BEGIN RECORDS FOR PROCESSING

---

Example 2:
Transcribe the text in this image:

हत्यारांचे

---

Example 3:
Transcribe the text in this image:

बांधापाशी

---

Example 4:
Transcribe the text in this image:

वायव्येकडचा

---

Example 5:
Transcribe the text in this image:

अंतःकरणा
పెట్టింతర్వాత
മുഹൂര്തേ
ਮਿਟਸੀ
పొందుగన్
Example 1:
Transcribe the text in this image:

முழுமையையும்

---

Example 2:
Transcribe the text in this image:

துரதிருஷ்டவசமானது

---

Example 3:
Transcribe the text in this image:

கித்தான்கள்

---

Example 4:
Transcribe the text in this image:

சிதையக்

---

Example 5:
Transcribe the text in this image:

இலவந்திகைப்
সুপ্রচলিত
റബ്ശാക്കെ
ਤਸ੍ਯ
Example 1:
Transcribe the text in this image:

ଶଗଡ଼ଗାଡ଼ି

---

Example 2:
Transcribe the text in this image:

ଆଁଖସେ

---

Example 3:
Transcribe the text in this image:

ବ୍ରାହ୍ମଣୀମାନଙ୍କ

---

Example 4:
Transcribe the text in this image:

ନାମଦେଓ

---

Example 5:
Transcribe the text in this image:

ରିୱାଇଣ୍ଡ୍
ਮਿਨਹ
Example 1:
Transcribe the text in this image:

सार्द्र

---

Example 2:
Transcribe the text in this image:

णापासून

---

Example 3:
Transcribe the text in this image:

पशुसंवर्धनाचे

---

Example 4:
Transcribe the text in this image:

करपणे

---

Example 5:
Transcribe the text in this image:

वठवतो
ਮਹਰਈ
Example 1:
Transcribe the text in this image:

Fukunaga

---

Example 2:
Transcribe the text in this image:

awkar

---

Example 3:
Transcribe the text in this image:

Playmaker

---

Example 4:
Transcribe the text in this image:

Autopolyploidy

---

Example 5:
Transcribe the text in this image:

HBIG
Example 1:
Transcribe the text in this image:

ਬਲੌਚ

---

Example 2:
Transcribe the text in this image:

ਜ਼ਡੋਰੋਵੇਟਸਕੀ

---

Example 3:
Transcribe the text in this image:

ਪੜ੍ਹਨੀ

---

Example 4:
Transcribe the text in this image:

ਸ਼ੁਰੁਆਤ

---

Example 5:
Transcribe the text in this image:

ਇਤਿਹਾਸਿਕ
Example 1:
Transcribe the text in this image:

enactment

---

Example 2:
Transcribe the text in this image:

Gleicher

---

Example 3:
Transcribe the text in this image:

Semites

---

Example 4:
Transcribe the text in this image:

END RECORDS FOR PROCESSING

→ WORK INSTRUCTION
Reproduce every line of the data exactly as it was written.

→ WRITTEN RESPONSE
---

Example 2:
Transcribe the text in this image:

हत्यारांचे

---

Example 3:
Transcribe the text in this image:

बांधापाशी

---

Example 4:
Transcribe the text in this image:

वायव्येकडचा

---

Example 5:
Transcribe the text in this image:

अंतःकरणा
పెట్టింతర్వాత
മുഹൂര്തേ
ਮਿਟਸੀ
పొందుగన్
Example 1:
Transcribe the text in this image:

முழுமையையும்

---

Example 2:
Transcribe the text in this image:

துரதிருஷ்டவசமானது

---

Example 3:
Transcribe the text in this image:

கித்தான்கள்

---

Example 4:
Transcribe the text in this image:

சிதையக்

---

Example 5:
Transcribe the text in this image:

இலவந்திகைப்
সুপ্রচলিত
റബ്ശാക്കെ
ਤਸ੍ਯ
Example 1:
Transcribe the text in this image:

ଶଗଡ଼ଗାଡ଼ି

---

Example 2:
Transcribe the text in this image:

ଆଁଖସେ

---

Example 3:
Transcribe the text in this image:

ବ୍ରାହ୍ମଣୀମାନଙ୍କ

---

Example 4:
Transcribe the text in this image:

ନାମଦେଓ

---

Example 5:
Transcribe the text in this image:

ରିୱାଇଣ୍ଡ୍
ਮਿਨਹ
Example 1:
Transcribe the text in this image:

सार्द्र

---

Example 2:
Transcribe the text in this image:

णापासून

---

Example 3:
Transcribe the text in this image:

पशुसंवर्धनाचे

---

Example 4:
Transcribe the text in this image:

करपणे

---

Example 5:
Transcribe the text in this image:

वठवतो
ਮਹਰਈ
Example 1:
Transcribe the text in this image:

Fukunaga

---

Example 2:
Transcribe the text in this image:

awkar

---

Example 3:
Transcribe the text in this image:

Playmaker

---

Example 4:
Transcribe the text in this image:

Autopolyploidy

---

Example 5:
Transcribe the text in this image:

HBIG
Example 1:
Transcribe the text in this image:

ਬਲੌਚ

---

Example 2:
Transcribe the text in this image:

ਜ਼ਡੋਰੋਵੇਟਸਕੀ

---

Example 3:
Transcribe the text in this image:

ਪੜ੍ਹਨੀ

---

Example 4:
Transcribe the text in this image:

ਸ਼ੁਰੁਆਤ

---

Example 5:
Transcribe the text in this image:

ਇਤਿਹਾਸਿਕ
Example 1:
Transcribe the text in this image:

enactment

---

Example 2:
Transcribe the text in this image:

Gleicher

---

Example 3:
Transcribe the text in this image:

Semites

---

Example 4:
Transcribe the text in this image:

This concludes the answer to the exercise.